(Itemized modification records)
* * * * * * * * *
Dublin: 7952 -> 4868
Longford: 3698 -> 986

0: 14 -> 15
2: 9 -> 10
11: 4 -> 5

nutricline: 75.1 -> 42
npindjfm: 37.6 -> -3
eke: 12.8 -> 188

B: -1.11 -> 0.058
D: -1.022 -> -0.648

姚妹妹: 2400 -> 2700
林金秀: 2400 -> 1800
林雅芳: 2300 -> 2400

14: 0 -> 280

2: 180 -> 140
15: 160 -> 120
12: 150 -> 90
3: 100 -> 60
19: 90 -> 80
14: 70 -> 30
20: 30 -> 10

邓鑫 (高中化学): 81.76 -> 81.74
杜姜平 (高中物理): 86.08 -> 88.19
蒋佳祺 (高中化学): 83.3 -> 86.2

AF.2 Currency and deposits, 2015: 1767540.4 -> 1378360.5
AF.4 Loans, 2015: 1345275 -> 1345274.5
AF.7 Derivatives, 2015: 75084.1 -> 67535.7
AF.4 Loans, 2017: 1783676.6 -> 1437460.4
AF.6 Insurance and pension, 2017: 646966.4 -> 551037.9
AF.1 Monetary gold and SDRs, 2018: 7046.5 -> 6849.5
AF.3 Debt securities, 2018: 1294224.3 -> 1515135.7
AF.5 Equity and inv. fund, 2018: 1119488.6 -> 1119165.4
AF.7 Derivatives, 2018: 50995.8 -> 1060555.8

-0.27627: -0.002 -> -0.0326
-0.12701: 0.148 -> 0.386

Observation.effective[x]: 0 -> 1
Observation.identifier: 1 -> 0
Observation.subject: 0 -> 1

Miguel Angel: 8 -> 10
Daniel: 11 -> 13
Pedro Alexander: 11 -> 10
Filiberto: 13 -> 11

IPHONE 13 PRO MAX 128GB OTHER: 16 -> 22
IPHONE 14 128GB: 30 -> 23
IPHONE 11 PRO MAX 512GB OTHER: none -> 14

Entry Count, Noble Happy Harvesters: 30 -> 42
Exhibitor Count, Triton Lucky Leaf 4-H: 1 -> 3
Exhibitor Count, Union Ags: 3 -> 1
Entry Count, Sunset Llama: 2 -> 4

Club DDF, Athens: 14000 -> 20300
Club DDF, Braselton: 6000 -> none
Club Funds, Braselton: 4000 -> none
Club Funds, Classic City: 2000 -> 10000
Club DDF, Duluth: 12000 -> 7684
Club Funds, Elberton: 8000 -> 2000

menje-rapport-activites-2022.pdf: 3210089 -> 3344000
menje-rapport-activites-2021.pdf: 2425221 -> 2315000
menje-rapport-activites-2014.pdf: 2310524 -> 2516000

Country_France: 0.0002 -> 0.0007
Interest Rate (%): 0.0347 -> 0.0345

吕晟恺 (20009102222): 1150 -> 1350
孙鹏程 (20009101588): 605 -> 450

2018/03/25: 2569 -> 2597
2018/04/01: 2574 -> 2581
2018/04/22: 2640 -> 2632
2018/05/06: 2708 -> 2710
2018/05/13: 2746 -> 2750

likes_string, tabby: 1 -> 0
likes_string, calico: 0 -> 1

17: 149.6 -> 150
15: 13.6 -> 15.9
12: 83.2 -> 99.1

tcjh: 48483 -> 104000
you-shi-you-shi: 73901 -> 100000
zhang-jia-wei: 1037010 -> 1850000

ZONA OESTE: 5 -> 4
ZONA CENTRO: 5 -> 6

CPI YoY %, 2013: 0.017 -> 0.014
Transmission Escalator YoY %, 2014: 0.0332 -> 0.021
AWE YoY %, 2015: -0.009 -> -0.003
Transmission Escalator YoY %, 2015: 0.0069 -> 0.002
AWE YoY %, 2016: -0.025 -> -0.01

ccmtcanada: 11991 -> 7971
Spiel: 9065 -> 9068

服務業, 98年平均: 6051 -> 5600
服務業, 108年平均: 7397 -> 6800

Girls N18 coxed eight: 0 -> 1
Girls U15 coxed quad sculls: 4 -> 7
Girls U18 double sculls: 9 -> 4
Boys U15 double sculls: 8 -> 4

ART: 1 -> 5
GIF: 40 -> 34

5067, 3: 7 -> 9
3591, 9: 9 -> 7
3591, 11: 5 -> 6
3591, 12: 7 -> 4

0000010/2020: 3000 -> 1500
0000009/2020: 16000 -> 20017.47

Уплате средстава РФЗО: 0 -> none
* * * * * * * * *
Task statement: Tell how many lines of the data above hold the string "Escalator". Give only the number.

Exercise output: 2